Saudi Arabia and the UAE Are Building Economies That No Longer Depend on Oil. The Numbers Are Starting to Show It.

Saudi Arabia and the UAE Are Building Economies That No Longer Depend on Oil. The Numbers Are Starting to Show It.
Photo by Jakub Żerdzicki / Unsplash

The Gulf Cooperation Council states have been discussing economic diversification for over a decade. In 2026, the data is beginning to catch up with the ambition, though the Middle East conflict has introduced risks that were not in any of the original forecasts.

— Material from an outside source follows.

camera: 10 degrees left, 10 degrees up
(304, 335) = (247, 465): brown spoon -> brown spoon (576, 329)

The IMF projects Arab economies will expand 3.7% in 2026, with the UAE leading at 5% growth. The UAE's non-oil economy now accounts for 80% of the nation's total economic output, a transformation that IMF Managing Director Kristalina Georgieva called "impressive" at a gathering of finance ministers in Dubai in February 2026. The GCC as a whole is expected to grow at 4.4%, with non-energy activity projected to expand by 4.1%, driven by strong labor markets, improving credit conditions, and rising investment in technology and AI-related infrastructure.

Saudi Arabia's trajectory is particularly notable. The Kingdom's GDP is expected to expand by 4.5% in 2026, outperforming the global average. The non-oil sector is forecast to grow at the same rate, supported by robust domestic investment and consumption. The value of planned and ongoing projects in Saudi Arabia reached an estimated $2.05 trillion in 2025, up from $1.91 trillion in 2024, reflecting the scale of the Vision 2030 transformation agenda.

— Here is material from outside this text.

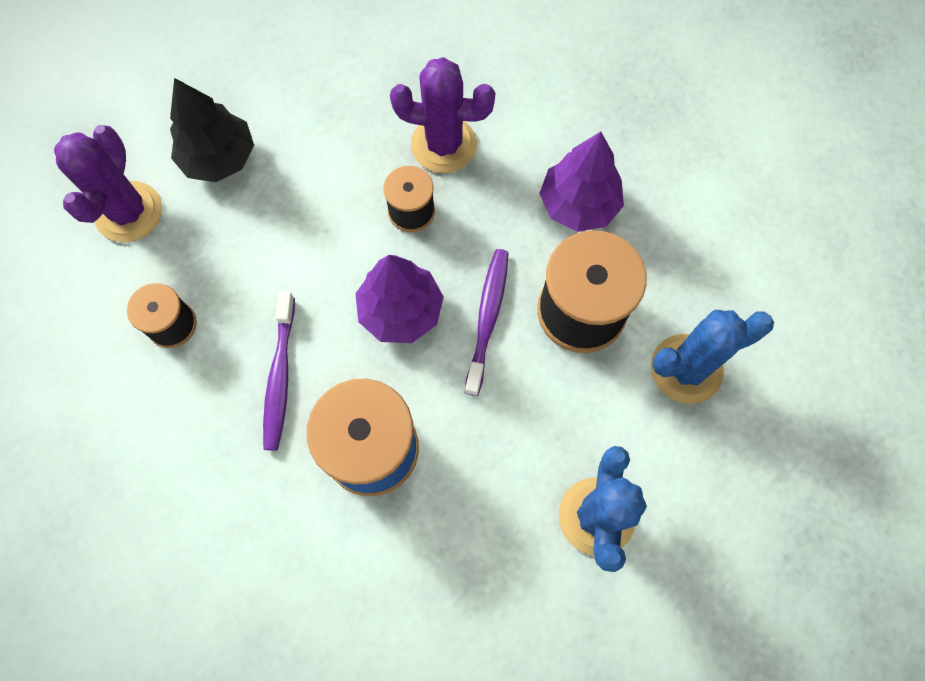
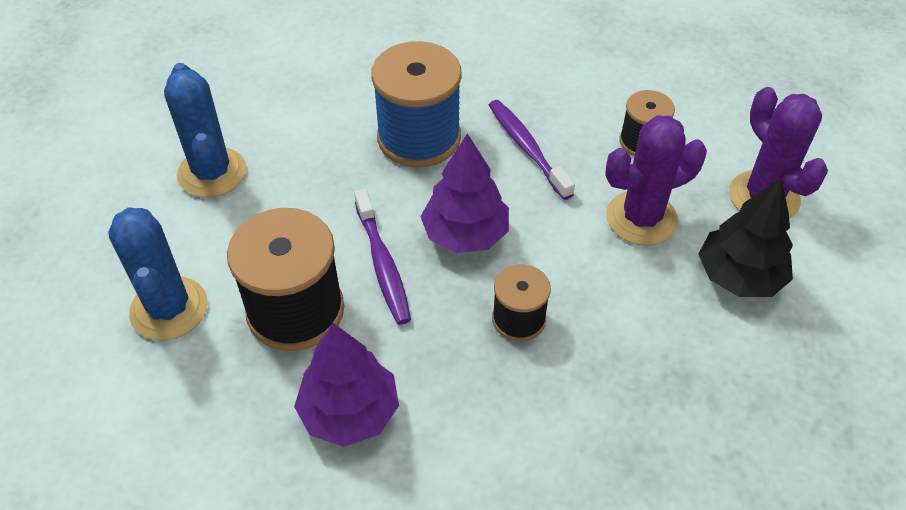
camera: 150 degrees right, 20 degrees down
(444, 145) = (536, 402): purple cactus -> purple cactus (641, 218)
(686, 369) = (169, 309): blue cactus -> blue cactus turned 60 degrees counterclockwise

The conflict in the Middle East has introduced new pressure points. Saudi Arabia's 4.5% growth projection is now under review by international financial institutions following temporary production disruptions, declining foreign direct investment flows, rising shipping and insurance costs, and uncertainty around the timeline for mega-projects like NEOM. UAE and Kuwait stock exchanges suspended trading during the most acute phase of the conflict's market impact.

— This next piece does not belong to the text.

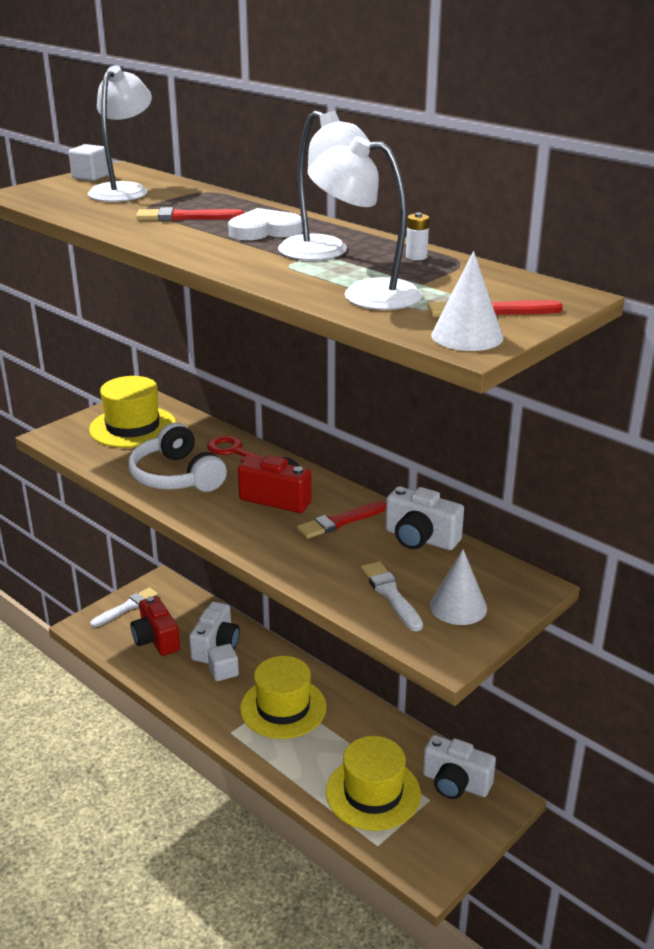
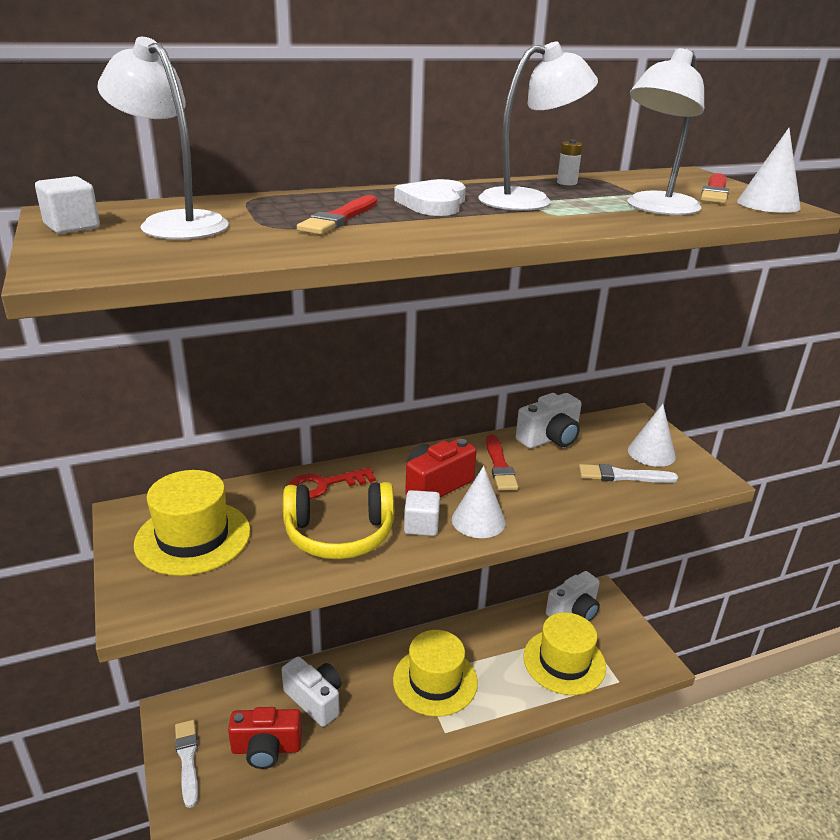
camera: 65 degrees left, 0 degrees up
(177, 476) = (339, 534): white headphones -> yellow headphones
(223, 672) = (358, 707): white cube -> white cube (421, 526)
(243, 530) = (478, 520): none -> white cone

The longer-term structural story, including non-oil GDP diversification, tourism expansion, and AI infrastructure investment, remains intact. The question is whether the conflict creates lasting damage to investor confidence or simply delays projects that will eventually proceed. For a region that has spent years proving its economy can function independently of crude oil prices, the timing of the current shock is uncomfortable.